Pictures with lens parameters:
::::::::::

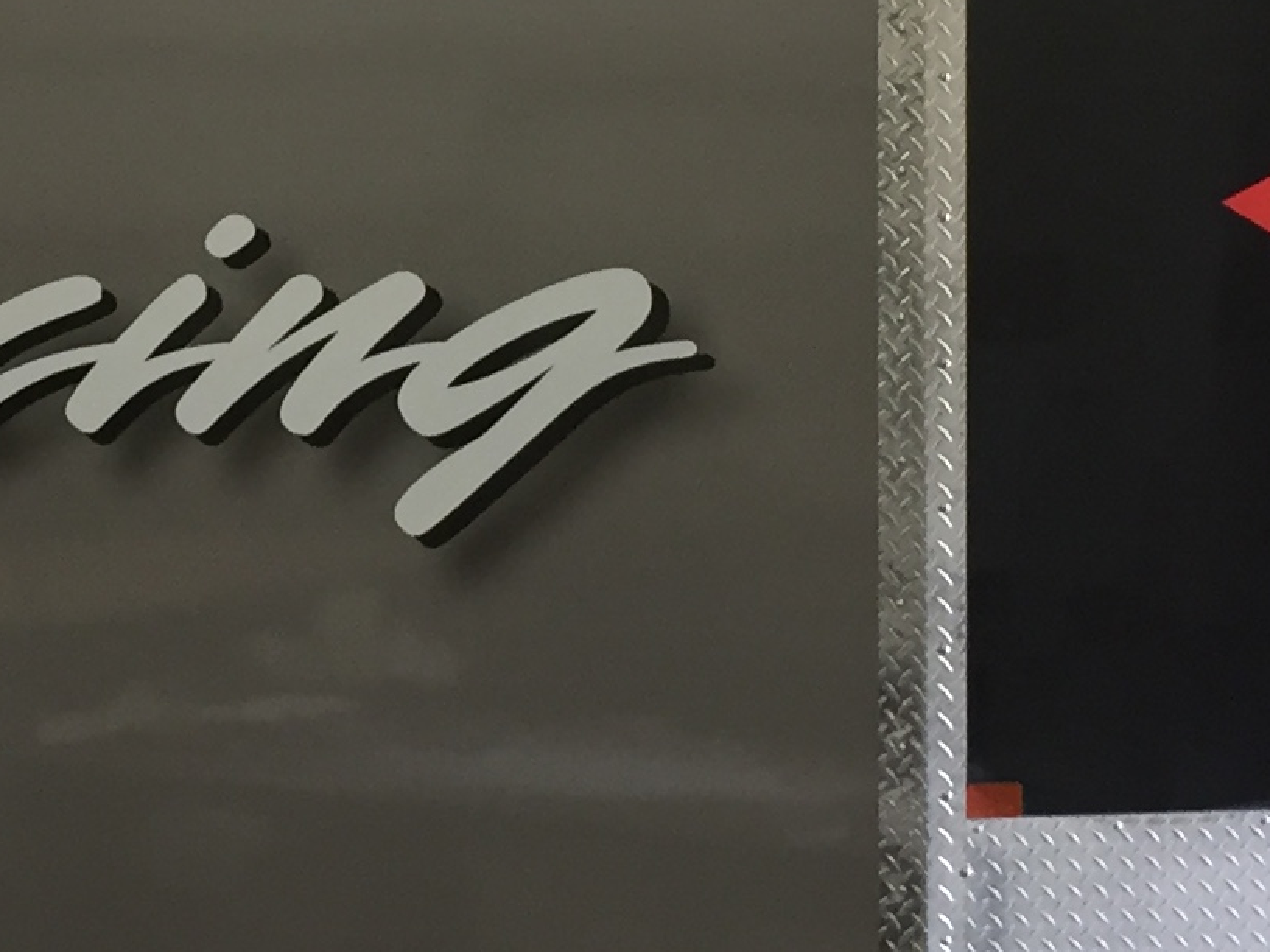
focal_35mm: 116
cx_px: 157
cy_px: 369
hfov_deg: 16.8
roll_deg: -1.4
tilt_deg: -1.0
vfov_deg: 12.8
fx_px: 4256
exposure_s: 1/30
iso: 80
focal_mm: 4.15
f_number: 2.2
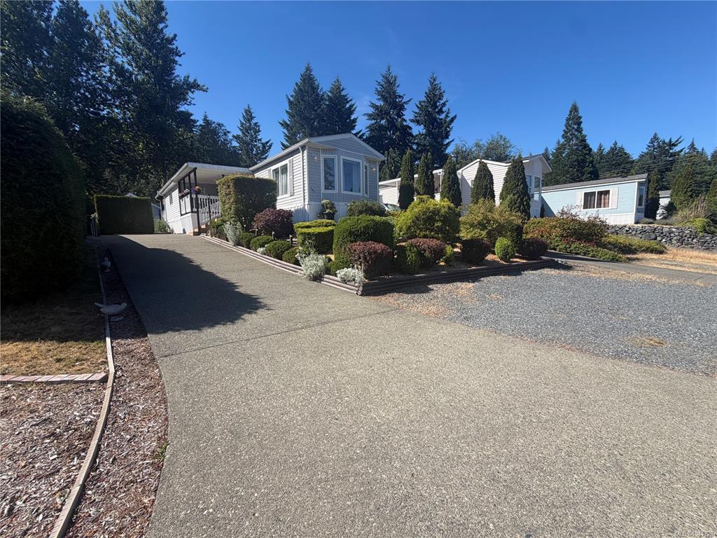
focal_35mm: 14
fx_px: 290
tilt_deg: -5.6
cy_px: 269
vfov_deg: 85.7
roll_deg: +0.9
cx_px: 358
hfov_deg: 102.1
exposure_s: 1/770
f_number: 2.2
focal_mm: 2.22
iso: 32
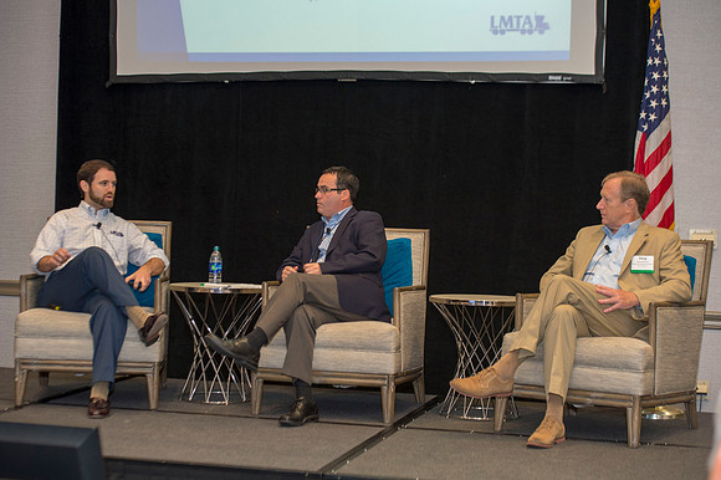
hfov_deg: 28.9
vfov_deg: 19.4
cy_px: 240
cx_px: 360
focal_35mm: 70
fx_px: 1401
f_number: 4
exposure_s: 1/160
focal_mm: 70
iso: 1250
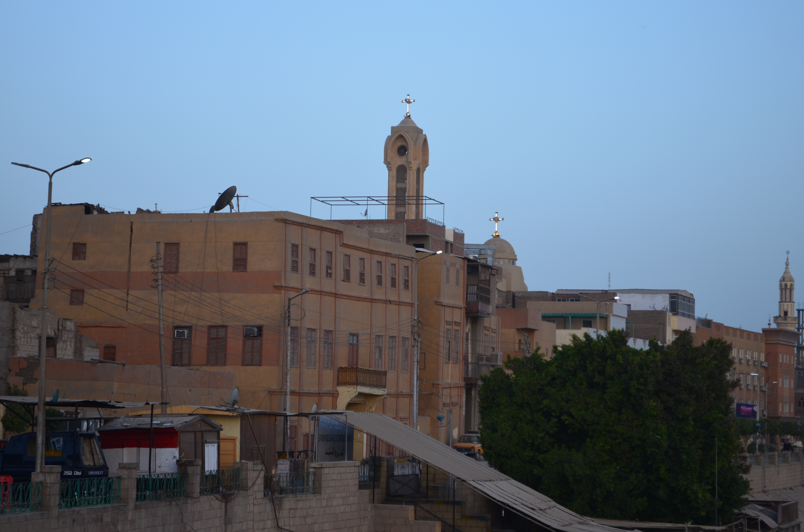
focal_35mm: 78
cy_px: 266
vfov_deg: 17.4
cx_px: 402
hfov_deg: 26.0
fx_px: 1738
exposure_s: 1/125
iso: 220
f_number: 5.6
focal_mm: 52
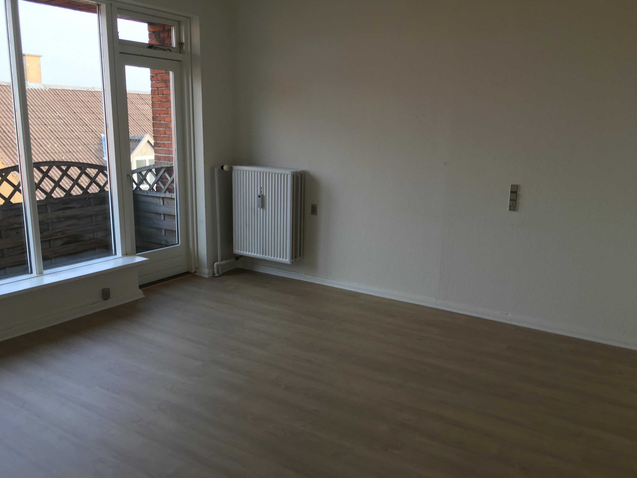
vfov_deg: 48.2
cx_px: 318
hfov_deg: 61.7
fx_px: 534
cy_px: 239
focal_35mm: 29
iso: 25
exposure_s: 1/50
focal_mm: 4.15
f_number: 2.2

::::::::::

## YOUR OBJECTIVE
Copy the lines of the records, beginning where the line containing "hfov_deg: 28.9" appears and continuing through the final line, exactly and with no pictures.

## TASK RESULT
hfov_deg: 28.9
vfov_deg: 19.4
cy_px: 240
cx_px: 360
focal_35mm: 70
fx_px: 1401
f_number: 4
exposure_s: 1/160
focal_mm: 70
iso: 1250
focal_35mm: 78
cy_px: 266
vfov_deg: 17.4
cx_px: 402
hfov_deg: 26.0
fx_px: 1738
exposure_s: 1/125
iso: 220
f_number: 5.6
focal_mm: 52
vfov_deg: 48.2
cx_px: 318
hfov_deg: 61.7
fx_px: 534
cy_px: 239
focal_35mm: 29
iso: 25
exposure_s: 1/50
focal_mm: 4.15
f_number: 2.2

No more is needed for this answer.